- Consignes -
1/ Indiquez si chacune des affirmations suivantes est conforme au texte sur l'Église d'Orient : (a) le communiqué a été rendu public le jeudi 25 juin 2015 ; (b) l'ancienne Église d'Orient s'est séparée de l'Église assyrienne en 1978 ; (c) l'Australie figure parmi les pays d'émigration cités. Répondez par oui ou par non en citant les mots décisifs du texte.
2/ Recopiez le passage du texte sur l'Église d'Orient qui va de « Dans un communiqué » jusqu'à « séparée en 1968. » inclus.
3/ D'après le texte sur l'Église d'Orient, quel est le titre du communiqué du patriarche ?

- Texte fourni -
━━━━━━━━━━━━━━━━━━━━
Face aux « importants défis qui menacent leur existence – celui de l'assimilation dans la diaspora, celui de l'extinction dans leur patrie d'origine » – le patriarche Louis Raphaël Ier Sako des chaldéens a choisi de faire un geste fort.
Dans un communiqué rendu public jeudi 25 juin 2015 et intitulé « L'unité de l'Église d'Orient », il tend la main à ses deux Églises « sœurs » : l'Église assyrienne, et l'ancienne Église d'Orient qui s'en est séparée en 1968.
Une seule dénomination
« L'unité est le commandement du Seigneur Jésus, 'afin que tous soient un' (Jean 17-11) », rappelle-t-il en préambule, soulignant aussi la « demande des chrétiens » en ce sens, qu'ils soient dans leurs pays d'origine (l'Irak principalement, mais aussi l'Iran, la Syrie) ou dans leurs pays d'émigration (Europe, Amérique du Nord, Australie).
━━━━━━━━━━━━━━━━━━━━
Listes de coordonnées en pixels
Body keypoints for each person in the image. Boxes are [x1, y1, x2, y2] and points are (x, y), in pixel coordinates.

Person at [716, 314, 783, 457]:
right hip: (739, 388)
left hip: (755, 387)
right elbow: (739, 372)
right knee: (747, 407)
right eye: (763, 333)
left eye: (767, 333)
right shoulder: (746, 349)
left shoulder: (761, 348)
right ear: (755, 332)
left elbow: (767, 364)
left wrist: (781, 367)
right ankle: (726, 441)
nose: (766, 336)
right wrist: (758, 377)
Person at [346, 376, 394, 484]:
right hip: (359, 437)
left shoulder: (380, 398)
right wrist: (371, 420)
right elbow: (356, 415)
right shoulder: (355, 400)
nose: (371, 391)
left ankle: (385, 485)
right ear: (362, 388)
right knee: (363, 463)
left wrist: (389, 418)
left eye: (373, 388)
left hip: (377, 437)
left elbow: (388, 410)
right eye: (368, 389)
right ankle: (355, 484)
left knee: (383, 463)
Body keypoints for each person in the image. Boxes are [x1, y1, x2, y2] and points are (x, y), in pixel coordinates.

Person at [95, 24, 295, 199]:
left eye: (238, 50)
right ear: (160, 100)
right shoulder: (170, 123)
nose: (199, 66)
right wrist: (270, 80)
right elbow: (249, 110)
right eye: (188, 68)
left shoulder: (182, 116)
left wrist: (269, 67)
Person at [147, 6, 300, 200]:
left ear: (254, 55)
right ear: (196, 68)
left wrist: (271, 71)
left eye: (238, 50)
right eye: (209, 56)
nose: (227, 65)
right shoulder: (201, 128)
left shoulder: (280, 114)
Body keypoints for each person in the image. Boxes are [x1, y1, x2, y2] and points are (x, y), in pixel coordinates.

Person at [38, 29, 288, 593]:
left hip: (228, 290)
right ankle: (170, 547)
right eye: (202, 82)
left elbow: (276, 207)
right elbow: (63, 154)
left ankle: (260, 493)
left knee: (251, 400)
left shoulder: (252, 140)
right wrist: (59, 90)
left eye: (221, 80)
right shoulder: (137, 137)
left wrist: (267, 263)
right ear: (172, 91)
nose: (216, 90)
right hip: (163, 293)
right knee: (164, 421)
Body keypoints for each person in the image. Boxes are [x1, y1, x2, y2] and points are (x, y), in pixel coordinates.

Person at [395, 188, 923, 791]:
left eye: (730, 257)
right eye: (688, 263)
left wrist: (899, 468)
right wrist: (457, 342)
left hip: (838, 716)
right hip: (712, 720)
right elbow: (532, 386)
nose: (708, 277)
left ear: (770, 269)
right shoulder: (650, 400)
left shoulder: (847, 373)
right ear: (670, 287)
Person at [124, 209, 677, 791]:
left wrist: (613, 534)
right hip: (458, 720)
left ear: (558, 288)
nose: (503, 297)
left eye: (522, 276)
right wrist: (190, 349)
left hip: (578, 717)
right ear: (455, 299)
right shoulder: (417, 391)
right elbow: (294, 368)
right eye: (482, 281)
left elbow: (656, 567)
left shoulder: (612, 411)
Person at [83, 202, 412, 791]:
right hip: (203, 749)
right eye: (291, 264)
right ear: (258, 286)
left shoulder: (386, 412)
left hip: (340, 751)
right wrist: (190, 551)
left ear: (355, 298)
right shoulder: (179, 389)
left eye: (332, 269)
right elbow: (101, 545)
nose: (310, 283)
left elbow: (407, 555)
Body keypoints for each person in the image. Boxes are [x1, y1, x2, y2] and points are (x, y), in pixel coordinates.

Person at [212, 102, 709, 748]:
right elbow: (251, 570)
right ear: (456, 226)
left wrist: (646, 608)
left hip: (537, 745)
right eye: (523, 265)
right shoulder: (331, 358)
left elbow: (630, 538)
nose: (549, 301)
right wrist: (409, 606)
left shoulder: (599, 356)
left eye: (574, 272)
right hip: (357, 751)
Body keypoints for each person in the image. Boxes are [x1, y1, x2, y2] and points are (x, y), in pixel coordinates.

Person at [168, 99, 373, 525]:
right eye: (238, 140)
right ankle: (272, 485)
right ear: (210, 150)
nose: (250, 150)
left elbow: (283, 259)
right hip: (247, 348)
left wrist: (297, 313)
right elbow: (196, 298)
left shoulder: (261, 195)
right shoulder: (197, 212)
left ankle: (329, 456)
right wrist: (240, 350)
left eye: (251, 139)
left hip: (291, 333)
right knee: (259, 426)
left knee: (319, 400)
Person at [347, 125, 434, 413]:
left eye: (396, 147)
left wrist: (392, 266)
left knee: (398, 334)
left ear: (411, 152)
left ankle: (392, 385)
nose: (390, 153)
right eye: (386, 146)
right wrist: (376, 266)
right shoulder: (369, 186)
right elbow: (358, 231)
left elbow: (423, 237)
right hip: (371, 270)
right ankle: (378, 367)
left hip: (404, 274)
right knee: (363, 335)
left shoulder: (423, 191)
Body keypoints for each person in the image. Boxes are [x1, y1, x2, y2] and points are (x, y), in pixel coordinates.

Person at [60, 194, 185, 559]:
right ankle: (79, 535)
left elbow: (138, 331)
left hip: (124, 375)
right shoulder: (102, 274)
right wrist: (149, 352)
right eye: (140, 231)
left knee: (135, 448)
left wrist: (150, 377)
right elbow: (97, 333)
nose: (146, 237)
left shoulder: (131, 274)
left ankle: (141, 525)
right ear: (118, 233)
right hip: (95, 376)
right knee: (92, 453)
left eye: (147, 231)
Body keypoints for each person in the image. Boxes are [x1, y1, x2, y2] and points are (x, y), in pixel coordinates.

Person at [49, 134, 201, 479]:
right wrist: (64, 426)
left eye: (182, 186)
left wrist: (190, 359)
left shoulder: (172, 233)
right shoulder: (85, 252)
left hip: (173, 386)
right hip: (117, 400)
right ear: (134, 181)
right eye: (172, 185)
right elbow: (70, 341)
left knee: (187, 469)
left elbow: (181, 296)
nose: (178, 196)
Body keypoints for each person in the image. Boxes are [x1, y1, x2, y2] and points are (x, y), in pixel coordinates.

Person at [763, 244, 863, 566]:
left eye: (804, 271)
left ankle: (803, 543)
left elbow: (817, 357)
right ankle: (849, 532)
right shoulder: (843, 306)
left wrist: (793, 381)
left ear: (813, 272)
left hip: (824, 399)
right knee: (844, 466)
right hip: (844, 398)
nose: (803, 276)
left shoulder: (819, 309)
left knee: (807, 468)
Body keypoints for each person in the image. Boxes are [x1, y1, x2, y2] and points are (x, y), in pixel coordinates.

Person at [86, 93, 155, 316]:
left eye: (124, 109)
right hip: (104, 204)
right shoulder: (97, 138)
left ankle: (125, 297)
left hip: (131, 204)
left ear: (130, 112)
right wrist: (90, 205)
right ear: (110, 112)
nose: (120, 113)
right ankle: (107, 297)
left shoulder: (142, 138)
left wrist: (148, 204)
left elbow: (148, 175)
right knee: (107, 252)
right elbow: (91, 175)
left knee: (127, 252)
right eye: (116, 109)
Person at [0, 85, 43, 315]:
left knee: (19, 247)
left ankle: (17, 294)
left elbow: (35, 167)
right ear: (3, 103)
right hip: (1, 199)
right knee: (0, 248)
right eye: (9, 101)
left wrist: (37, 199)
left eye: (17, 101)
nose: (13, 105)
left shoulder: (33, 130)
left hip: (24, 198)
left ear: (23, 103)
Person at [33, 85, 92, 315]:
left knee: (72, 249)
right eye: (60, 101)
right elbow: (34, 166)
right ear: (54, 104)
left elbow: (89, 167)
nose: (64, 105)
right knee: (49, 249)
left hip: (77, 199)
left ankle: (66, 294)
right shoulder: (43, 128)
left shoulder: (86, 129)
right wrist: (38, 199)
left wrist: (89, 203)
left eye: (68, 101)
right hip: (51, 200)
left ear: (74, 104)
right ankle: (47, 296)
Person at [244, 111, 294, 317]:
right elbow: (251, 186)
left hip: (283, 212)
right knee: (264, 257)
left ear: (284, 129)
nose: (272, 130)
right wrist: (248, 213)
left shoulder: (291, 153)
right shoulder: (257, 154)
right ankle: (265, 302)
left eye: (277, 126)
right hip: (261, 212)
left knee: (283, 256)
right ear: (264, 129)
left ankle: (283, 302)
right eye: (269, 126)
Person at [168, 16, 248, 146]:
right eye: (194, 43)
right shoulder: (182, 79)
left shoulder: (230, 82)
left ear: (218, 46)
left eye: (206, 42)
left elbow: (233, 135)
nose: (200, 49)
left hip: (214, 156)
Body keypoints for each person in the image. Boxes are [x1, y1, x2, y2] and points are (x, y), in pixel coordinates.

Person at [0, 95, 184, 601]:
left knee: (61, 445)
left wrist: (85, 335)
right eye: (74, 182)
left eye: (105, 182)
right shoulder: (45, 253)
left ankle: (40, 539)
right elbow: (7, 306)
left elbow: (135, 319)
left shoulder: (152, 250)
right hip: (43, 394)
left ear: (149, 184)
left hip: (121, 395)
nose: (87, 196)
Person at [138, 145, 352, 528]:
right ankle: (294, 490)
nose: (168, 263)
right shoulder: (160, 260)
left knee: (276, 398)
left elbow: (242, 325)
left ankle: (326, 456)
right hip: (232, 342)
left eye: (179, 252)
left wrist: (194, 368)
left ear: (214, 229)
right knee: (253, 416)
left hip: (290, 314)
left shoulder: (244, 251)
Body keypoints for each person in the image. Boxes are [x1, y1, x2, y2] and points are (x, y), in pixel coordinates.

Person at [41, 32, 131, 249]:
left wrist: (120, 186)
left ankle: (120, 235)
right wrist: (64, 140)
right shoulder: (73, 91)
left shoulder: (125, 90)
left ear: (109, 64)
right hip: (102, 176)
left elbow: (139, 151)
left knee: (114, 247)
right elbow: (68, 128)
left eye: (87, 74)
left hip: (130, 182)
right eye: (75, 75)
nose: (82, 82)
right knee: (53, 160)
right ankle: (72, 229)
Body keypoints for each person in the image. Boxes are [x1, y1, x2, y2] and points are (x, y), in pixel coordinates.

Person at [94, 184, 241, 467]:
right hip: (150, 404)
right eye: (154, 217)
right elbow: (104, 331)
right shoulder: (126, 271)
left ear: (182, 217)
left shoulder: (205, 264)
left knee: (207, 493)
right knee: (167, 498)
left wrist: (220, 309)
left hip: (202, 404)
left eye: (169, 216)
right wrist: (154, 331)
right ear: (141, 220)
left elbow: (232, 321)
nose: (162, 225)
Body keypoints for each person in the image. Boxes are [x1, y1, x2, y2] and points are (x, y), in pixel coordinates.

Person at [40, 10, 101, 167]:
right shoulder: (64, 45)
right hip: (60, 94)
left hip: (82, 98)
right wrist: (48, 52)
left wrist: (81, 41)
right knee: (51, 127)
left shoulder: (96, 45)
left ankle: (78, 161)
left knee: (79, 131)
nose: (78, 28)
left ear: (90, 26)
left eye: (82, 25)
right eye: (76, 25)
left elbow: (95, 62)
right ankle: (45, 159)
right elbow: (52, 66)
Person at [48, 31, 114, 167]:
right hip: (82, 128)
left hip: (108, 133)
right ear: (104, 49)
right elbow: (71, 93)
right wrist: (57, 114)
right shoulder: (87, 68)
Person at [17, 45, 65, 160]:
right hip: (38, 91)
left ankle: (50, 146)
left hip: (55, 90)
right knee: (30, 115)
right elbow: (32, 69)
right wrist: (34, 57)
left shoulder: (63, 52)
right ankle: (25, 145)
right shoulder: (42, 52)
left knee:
━━━━━━━━━━━━━━━━━━━━
- Réponses -
1/
(a) Oui : « rendu public jeudi 25 juin 2015 ».
(b) Non : « qui s'en est séparée en 1968 ».
(c) Oui : « (Europe, Amérique du Nord, Australie) ».

2/
Dans un communiqué rendu public jeudi 25 juin 2015 et intitulé « L'unité de l'Église d'Orient », il tend la main à ses deux Églises « sœurs » : l'Église assyrienne, et l'ancienne Église d'Orient qui s'en est séparée en 1968.

3/ « L'unité de l'Église d'Orient ».